There are two obvious problems with UTF-8 mode. First, it applies to entire installations, or at least entire running scripts, including all imported libraries no matter who wrote them, etc., making it a blunt instrument. Second, the problem on Windows isn't that Python happens to use the wrong default encoding, it's that multiple encodings coexist, and you really do have to think each time you en/decode something about which encoding you ought to use. UTF-8 mode doesn't solve that, it just changes the default.

It seems as though most of those commenting in the other thread don't actually use Python on Windows. I do, and I can say it's a royal pain to have to write open(path, encoding='utf-8') all the time. If you could write open(path, 'r', 'utf-8'), that would be slightly better, but the third parameter is buffering, not encoding, and open(path, 'r', -1, 'utf-8') is not very readable.

UTF-8 mode is somehow worse, because you now have to decide between writing open(path), and having your script be incompatible with non-UTF-8 Windows installations, or writing open(path, encoding='utf-8'), making your script more compatible but making UTF-8 mode pointless. There's a constant temptation to sacrifice portability for convenience - a temptation that Unix users are familiar with, since they omit encoding='utf-8' all the time.

My proposal is to add a couple of single-character options to open()'s mode parameter. 'b' and 't' already exist, and the encoding parameter essentially selects subcategories of 't', but it's annoyingly verbose and so people often omit it.

If '8' was equivalent to specifying encoding='UTF-8', and 'L' was equivalent to specifying encoding=(the real locale encoding, ignoring UTF-8 mode), that would go a long way toward making open more convenient in the common cases on Windows, and I bet it would encourage at least some of those developing on Unixy platforms to write more portable code also. For other encodings, you can still use 't' (or '') and the encoding parameter.

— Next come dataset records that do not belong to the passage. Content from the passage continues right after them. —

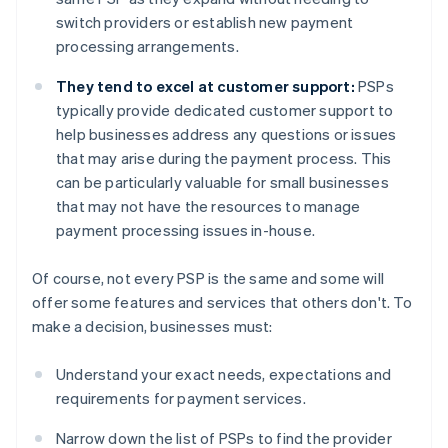
switch providers or establish new payment
processing arrangements.
They tend to excel at customer support:
PSPs
typically provide dedicated customer support to
help businesses address any questions or issues
that may arise during the payment process. This
can be particularly valuable for small businesses
that may not have the resources to manage
payment processing issues in-house.
Of course, not every PSP is the same and some will
offer some features and services that others don't. To
make a decision, businesses must:
Understand your exact needs, expectations and
requirements for payment services.
Narrow down the list of PSPs to find the provider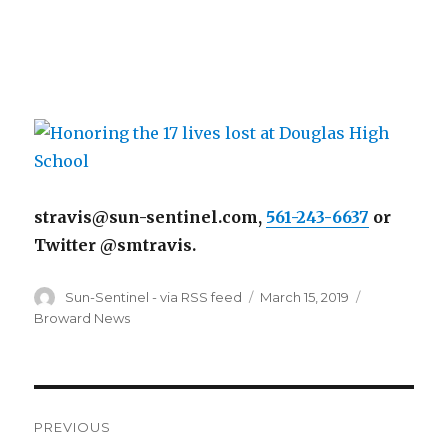
stravis@sun-sentinel.com,
561-243-6637
or
Twitter @smtravis.
Author
Posted
Categories
Sun-Sentinel - via RSS feed
March 15, 2019
on
Broward News
Post
PREVIOUS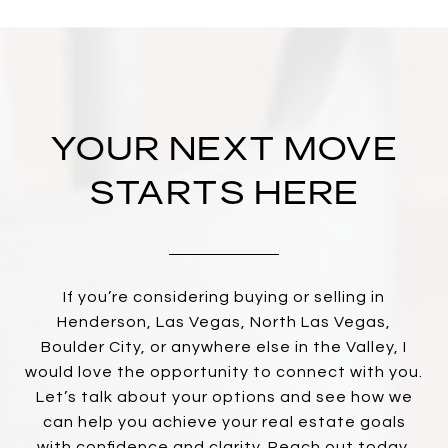
YOUR NEXT MOVE
STARTS HERE
If you’re considering buying or selling in
Henderson, Las Vegas, North Las Vegas,
Boulder City, or anywhere else in the Valley, I
would love the opportunity to connect with you.
Let’s talk about your options and see how we
can help you achieve your real estate goals
with confidence and clarity. Reach out today,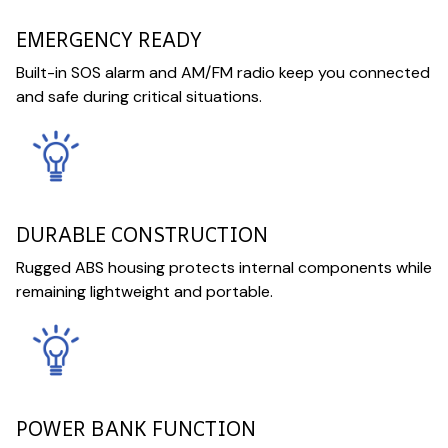
EMERGENCY READY
Built-in SOS alarm and AM/FM radio keep you connected
and safe during critical situations.
DURABLE CONSTRUCTION
Rugged ABS housing protects internal components while
remaining lightweight and portable.
POWER BANK FUNCTION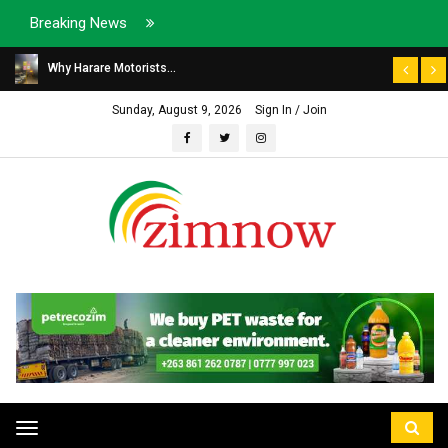
Breaking News
Why Harare Motorists...
Sunday, August 9, 2026
Sign In / Join
Toggle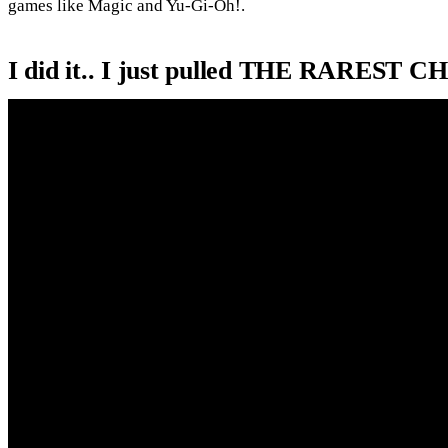
games like Magic and Yu-Gi-Oh!.
I did it.. I just pulled THE RARE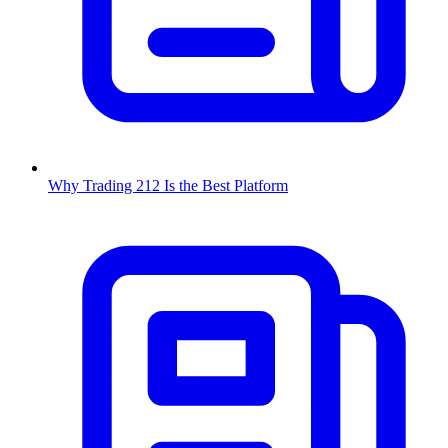
Why Trading 212 Is the Best Platform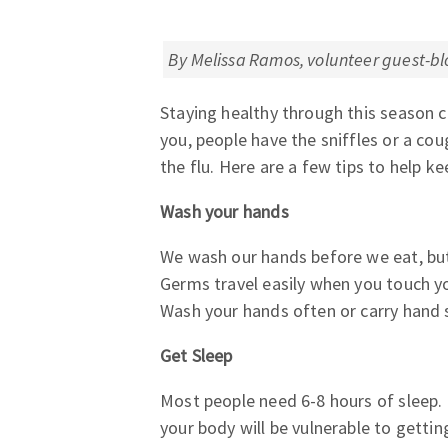
By Melissa Ramos, volunteer guest-bl
Staying healthy through this season ca
you, people have the sniffles or a cou
the flu. Here are a few tips to help ke
Wash your hands
We wash our hands before we eat, but
Germs travel easily when you touch y
Wash your hands often or carry hand s
Get Sleep
Most people need 6-8 hours of sleep. 
your body will be vulnerable to gettin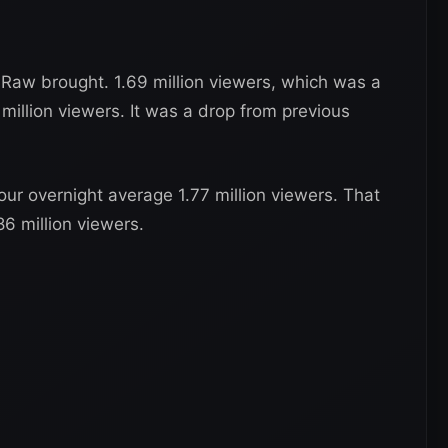
Raw brought. 1.69 million viewers, which was a
 million viewers. It was a drop from previous
our overnight average 1.77 million viewers. That
86 million viewers.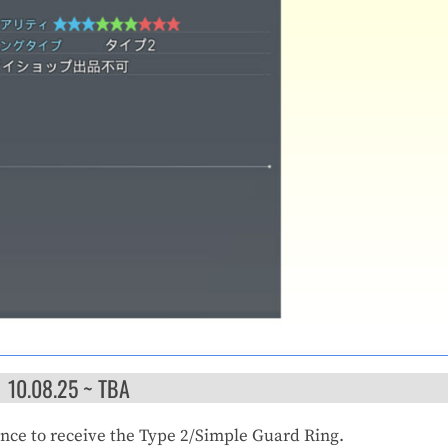
10.08.25 ~ TBA
ance to receive the Type 2/Simple Guard Ring.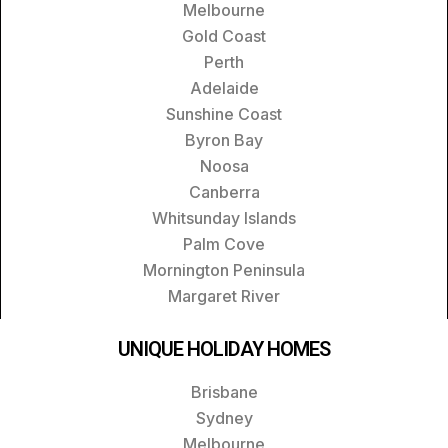
Melbourne
Gold Coast
Perth
Adelaide
Sunshine Coast
Byron Bay
Noosa
Canberra
Whitsunday Islands
Palm Cove
Mornington Peninsula
Margaret River
UNIQUE HOLIDAY HOMES
Brisbane
Sydney
Melbourne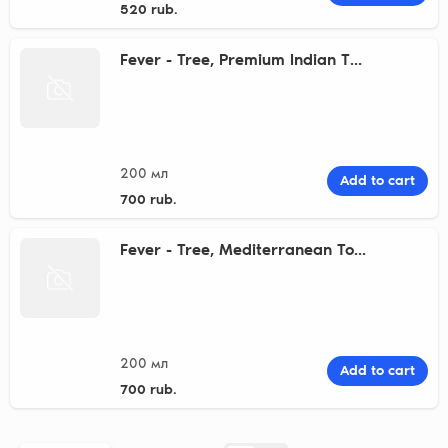
520 rub.
Fever - Tree, Premium Indian T...
200 мл
Add to cart
700 rub.
Fever - Tree, Mediterranean To...
200 мл
Add to cart
700 rub.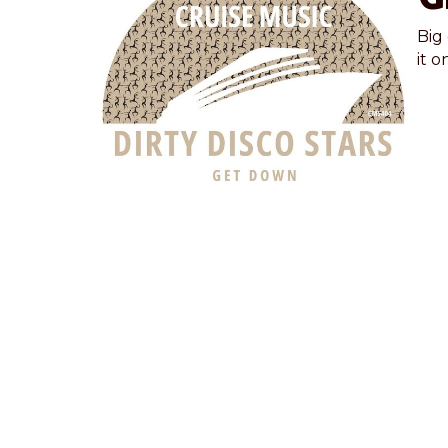
Big
it o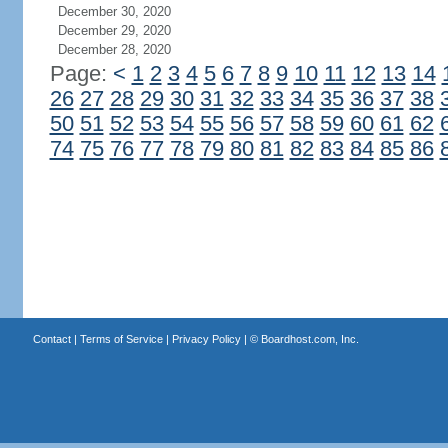
December 30, 2020
December 29, 2020
December 28, 2020
Page:
<
1
2
3
4
5
6
7
8
9
10
11
12
13
14
26
27
28
29
30
31
32
33
34
35
36
37
38
50
51
52
53
54
55
56
57
58
59
60
61
62
74
75
76
77
78
79
80
81
82
83
84
85
86
Contact
|
Terms of Service
|
Privacy Policy
| ©
Boardhost.com, Inc.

Note that I am not suggesting that 'L' be equivalent to PEP 597's encoding='locale', because that's specified to behave the same as encoding=None, except that it suppresses the warning. I think that's a terrible idea, because it means thatĀ open's behavior still depends on the global UTF-8 mode even if you specify the encoding explicitly. This is really a criticism of PEP 597 and not a part of this proposal as such. I think UTF-8 mode was a bad idea (just like a global "binary mode" that interpreted every mode='r' as mode='rb' would have been), and it should be ignored wherever possible. In particular, encoding='locale' should ignore UTF-8 mode. Then 'L' could and should mean encoding='locale'.

Obviously the names '8' and 'L' are debatable.

'L' could be argued to be unnecessary if there's a simple way to achieve the same thing with the encoding parameter (which currently there isn't).